Problem statement:
Check every line of the data below for "format". Copy each one that has it.

Material for the task:

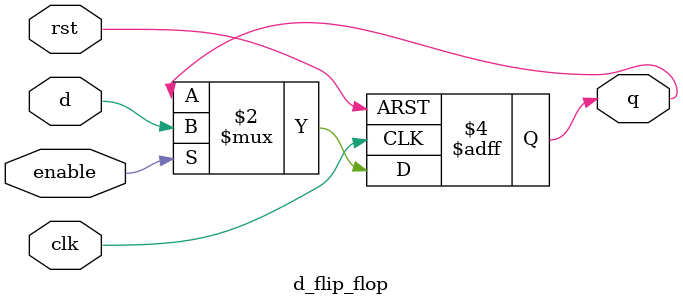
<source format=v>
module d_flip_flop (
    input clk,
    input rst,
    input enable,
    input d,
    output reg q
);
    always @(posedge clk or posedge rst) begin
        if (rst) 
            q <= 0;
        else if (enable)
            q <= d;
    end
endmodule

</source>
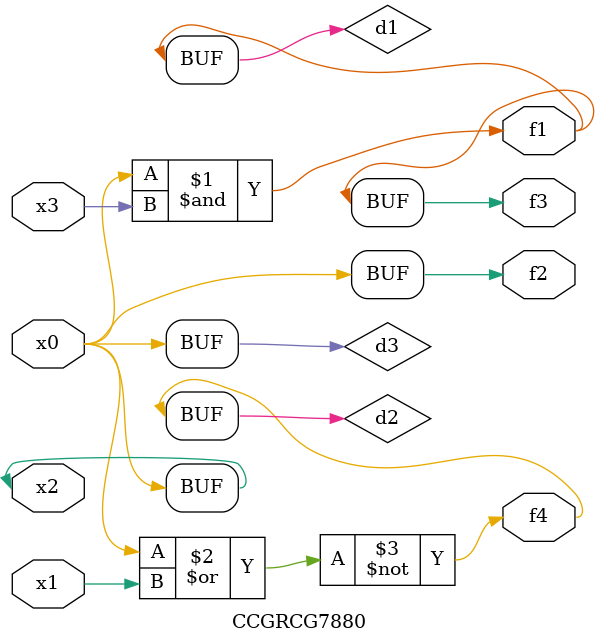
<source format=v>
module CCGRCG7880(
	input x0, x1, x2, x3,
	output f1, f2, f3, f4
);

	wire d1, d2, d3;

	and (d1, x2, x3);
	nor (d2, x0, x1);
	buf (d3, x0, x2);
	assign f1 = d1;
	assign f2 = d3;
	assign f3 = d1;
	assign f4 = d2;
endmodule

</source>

* * *

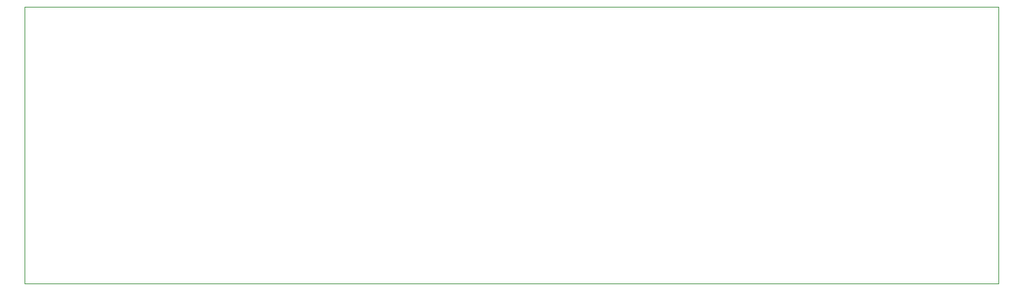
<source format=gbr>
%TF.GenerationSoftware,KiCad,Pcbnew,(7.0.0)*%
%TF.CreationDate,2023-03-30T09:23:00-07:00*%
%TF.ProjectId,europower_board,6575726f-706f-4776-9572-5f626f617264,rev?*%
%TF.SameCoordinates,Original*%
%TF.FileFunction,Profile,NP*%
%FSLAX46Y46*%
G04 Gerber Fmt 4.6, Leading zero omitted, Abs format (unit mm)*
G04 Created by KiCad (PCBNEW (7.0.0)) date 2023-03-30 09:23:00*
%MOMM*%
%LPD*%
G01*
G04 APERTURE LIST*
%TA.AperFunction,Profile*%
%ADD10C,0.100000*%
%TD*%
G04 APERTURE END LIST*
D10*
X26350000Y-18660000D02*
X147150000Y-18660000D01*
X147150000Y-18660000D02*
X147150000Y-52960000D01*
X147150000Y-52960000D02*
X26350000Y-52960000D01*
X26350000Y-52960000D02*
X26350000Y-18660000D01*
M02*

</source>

* * *

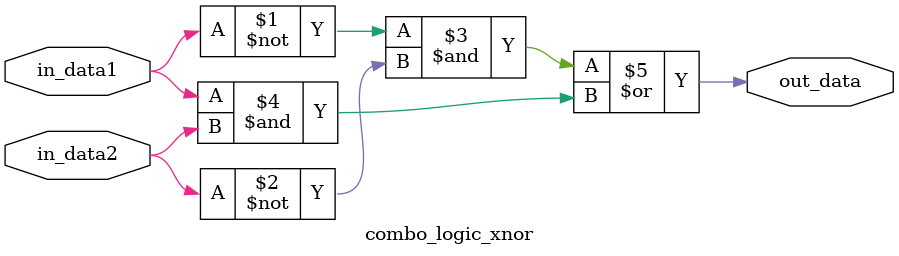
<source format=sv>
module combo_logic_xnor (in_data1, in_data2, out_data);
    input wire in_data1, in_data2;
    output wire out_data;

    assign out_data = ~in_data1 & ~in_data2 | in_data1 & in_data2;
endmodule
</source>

Response to this task:
<source format=v>
<source format=v>
<source format=gbr>
G04 Gerber Fmt 4.6, Leading zero omitted, Abs format (unit mm)*
<source format=sv>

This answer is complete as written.